In dieser Eröffnung übernimmt Weiß sofort das Zentrum des Schachbretts und strebt eine harmonische Entwicklung seiner Schachfiguren an. Durch die Ausgewogenheit bietet die Eröffnung auch Anfängern und Anfängerinnen viele Möglichkeiten, sich taktisch auszuprobieren und einen guten Übergang ins Mittelspiel anzustreben.

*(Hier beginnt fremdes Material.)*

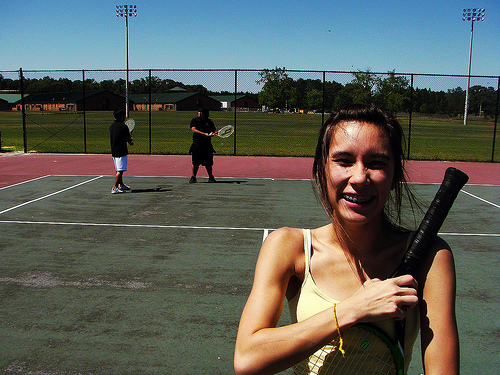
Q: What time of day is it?
A: Daytime.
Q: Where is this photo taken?
A: On a tennis court.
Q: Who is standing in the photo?
A: Men and a woman.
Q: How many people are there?
A: Three.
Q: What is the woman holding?
A: A tennis racket.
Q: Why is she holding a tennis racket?
A: Because she is getting ready to play tennis.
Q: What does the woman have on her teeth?
A: Braces.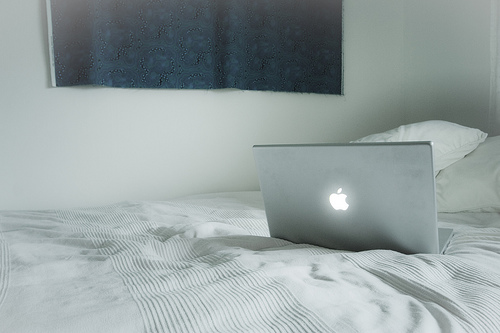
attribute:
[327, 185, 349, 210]
logo — glowing , apple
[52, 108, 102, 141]
paint — white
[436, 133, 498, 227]
pillow — white, fluffy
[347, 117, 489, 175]
pillow — fluffy, white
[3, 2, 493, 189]
walls — white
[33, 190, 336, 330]
blanket — wrinkled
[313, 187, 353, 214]
logo — mac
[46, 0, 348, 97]
panel — grey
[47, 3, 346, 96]
curtain — blue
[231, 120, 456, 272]
laptop — open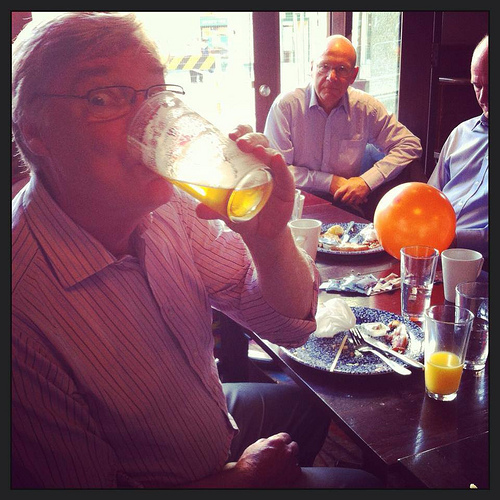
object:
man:
[7, 16, 319, 499]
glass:
[124, 94, 275, 227]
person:
[265, 19, 422, 201]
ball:
[365, 180, 467, 267]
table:
[175, 172, 493, 484]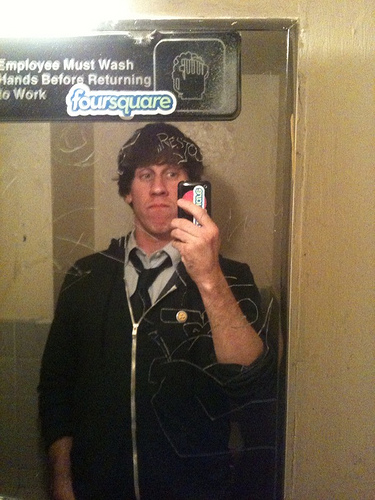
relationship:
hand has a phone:
[164, 201, 225, 265] [174, 178, 209, 236]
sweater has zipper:
[30, 215, 268, 487] [115, 253, 169, 498]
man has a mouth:
[25, 129, 277, 500] [178, 219, 179, 220]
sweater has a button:
[30, 215, 268, 487] [176, 310, 188, 323]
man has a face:
[25, 129, 277, 500] [125, 152, 191, 244]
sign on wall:
[3, 34, 244, 128] [3, 13, 370, 497]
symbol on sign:
[154, 32, 228, 106] [3, 34, 244, 128]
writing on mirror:
[16, 98, 295, 471] [6, 20, 276, 498]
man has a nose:
[25, 129, 277, 500] [148, 168, 171, 197]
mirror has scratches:
[6, 20, 276, 498] [53, 127, 293, 439]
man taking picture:
[25, 129, 277, 500] [5, 6, 374, 483]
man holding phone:
[25, 129, 277, 500] [174, 178, 209, 236]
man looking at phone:
[25, 129, 277, 500] [174, 178, 209, 236]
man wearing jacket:
[25, 129, 277, 500] [30, 200, 265, 492]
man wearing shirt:
[25, 129, 277, 500] [121, 233, 176, 316]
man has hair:
[25, 129, 277, 500] [113, 125, 206, 199]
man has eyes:
[25, 129, 277, 500] [137, 169, 183, 187]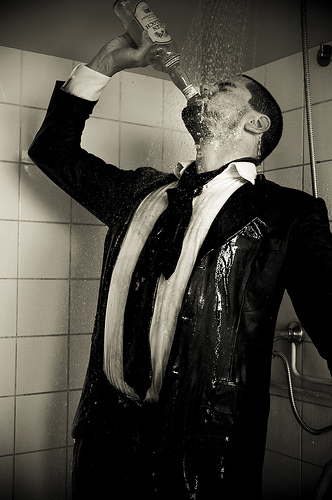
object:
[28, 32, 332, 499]
man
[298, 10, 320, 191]
hose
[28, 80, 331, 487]
jacket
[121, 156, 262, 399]
tie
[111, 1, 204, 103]
bottle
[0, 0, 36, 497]
wall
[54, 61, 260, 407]
shirt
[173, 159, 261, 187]
collar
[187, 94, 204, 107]
mouth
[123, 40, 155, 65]
thumb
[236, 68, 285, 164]
hair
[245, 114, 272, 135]
ear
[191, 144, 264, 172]
neck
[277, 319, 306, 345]
handle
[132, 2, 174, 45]
label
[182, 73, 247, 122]
face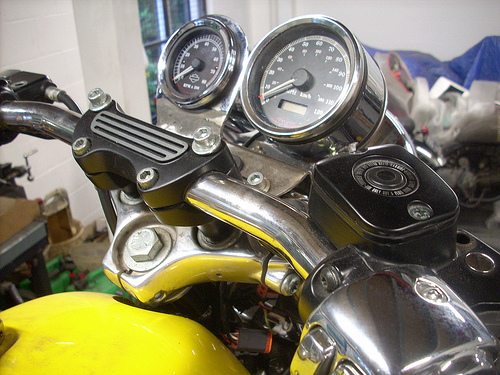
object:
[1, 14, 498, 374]
motorcycle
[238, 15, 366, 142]
speedometer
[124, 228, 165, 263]
bolt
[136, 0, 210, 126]
window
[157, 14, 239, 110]
tachometer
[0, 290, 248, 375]
petrol tank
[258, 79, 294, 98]
needle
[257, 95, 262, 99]
tip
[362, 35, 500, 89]
tarp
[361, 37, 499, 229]
area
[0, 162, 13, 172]
vice grip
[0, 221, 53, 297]
work bench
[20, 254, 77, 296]
supplies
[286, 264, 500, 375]
handles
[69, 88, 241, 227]
clamp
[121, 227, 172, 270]
washer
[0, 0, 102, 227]
wall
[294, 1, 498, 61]
rear wall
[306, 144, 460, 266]
box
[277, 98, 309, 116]
odometer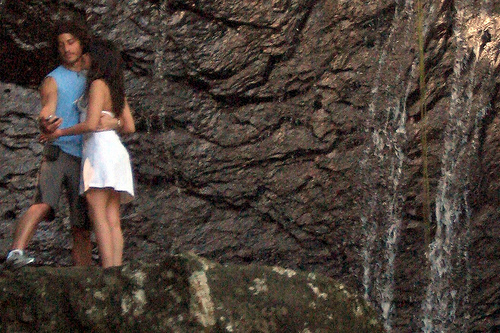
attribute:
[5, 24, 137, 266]
couple — hugging, posing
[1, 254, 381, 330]
rock — gray, white, rough textured, black, large, slick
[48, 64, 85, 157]
shirt — blue, sleeveless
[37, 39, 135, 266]
lady — happy, dressed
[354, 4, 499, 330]
water — falling, clear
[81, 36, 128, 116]
hair — long, dark, black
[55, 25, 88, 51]
hair — dark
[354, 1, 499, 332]
waterfall — small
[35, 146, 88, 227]
shorts — black, gray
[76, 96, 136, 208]
dress — short, white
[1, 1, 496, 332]
rock wall — dark, black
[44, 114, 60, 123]
phone — black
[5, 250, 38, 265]
sneakers — gray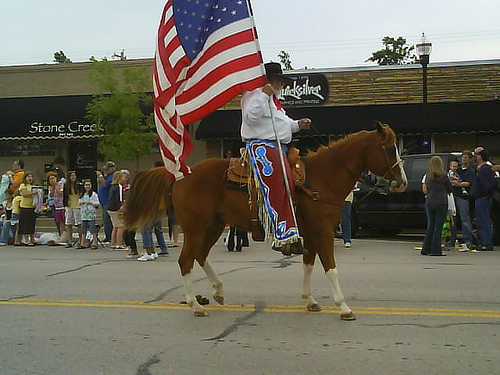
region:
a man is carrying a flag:
[147, 26, 457, 214]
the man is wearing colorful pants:
[210, 137, 429, 303]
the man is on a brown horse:
[180, 146, 477, 262]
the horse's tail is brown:
[123, 161, 231, 308]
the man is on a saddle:
[226, 137, 469, 206]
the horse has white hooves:
[175, 266, 284, 353]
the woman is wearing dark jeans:
[410, 177, 460, 372]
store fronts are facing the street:
[28, 113, 488, 255]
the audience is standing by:
[30, 160, 197, 323]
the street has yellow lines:
[81, 283, 193, 330]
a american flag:
[118, 3, 312, 153]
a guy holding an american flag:
[150, 6, 335, 153]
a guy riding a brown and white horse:
[114, 15, 406, 336]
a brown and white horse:
[117, 125, 440, 320]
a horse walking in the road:
[123, 122, 424, 356]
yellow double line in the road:
[374, 285, 496, 332]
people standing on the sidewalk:
[6, 141, 180, 256]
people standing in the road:
[411, 130, 498, 270]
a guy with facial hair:
[250, 52, 300, 109]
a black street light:
[392, 13, 444, 158]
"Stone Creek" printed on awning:
[28, 118, 108, 139]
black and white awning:
[1, 94, 161, 139]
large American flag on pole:
[155, 1, 270, 181]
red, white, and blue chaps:
[246, 134, 309, 260]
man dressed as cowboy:
[234, 55, 314, 264]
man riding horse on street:
[114, 57, 410, 322]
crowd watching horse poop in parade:
[2, 155, 157, 253]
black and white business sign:
[274, 72, 331, 109]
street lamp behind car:
[413, 30, 435, 155]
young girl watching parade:
[75, 176, 102, 253]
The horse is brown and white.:
[82, 107, 423, 347]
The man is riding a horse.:
[119, 0, 418, 335]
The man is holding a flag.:
[150, 0, 420, 345]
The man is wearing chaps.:
[145, 1, 424, 334]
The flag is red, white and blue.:
[144, 3, 315, 265]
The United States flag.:
[144, 0, 317, 266]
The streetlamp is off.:
[404, 27, 437, 157]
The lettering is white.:
[26, 116, 38, 136]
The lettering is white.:
[66, 119, 78, 133]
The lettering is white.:
[37, 117, 44, 135]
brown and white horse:
[126, 123, 407, 318]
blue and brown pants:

Nachdem Weiß seinen Läufer auf b5 gezogen hat wird Schwarz in der Regel versuchen, diesen mit seinem a-Bauern zu vertreiben oder den Bauern auf e4 ins Visier zu nehmen. Letzteres erfolgt in der Regel mit dem Springer auf f6. In beiden Varianten muss Weiß reagieren. Im ersten Fall kann Weiß seinen Läufer mit dem Springer abtauschen, was einen Doppelbauern für Schwarz bedeuten würde. Häufiger erfolgt jedoch der Rückzug auf a4. Sollte Schwarz in dem Fall den Läufer noch weiter mit seinem b-Bauern bedrohen, so zieht der Läufer auf b3 und unterstützt die Diagonale zum Königsflügel. Im zweiten Fall gewinnt Weiß an Tempo und kann rochieren. Sollte Schwarz den Bauern auf e4 schlagen, so kann Weiß mit dem Zug d2-d4 das Zentrum angreifen und den Bauern zurückerobern. Ein Damentausch ist in diesem Verlauf nicht ungewöhnlich.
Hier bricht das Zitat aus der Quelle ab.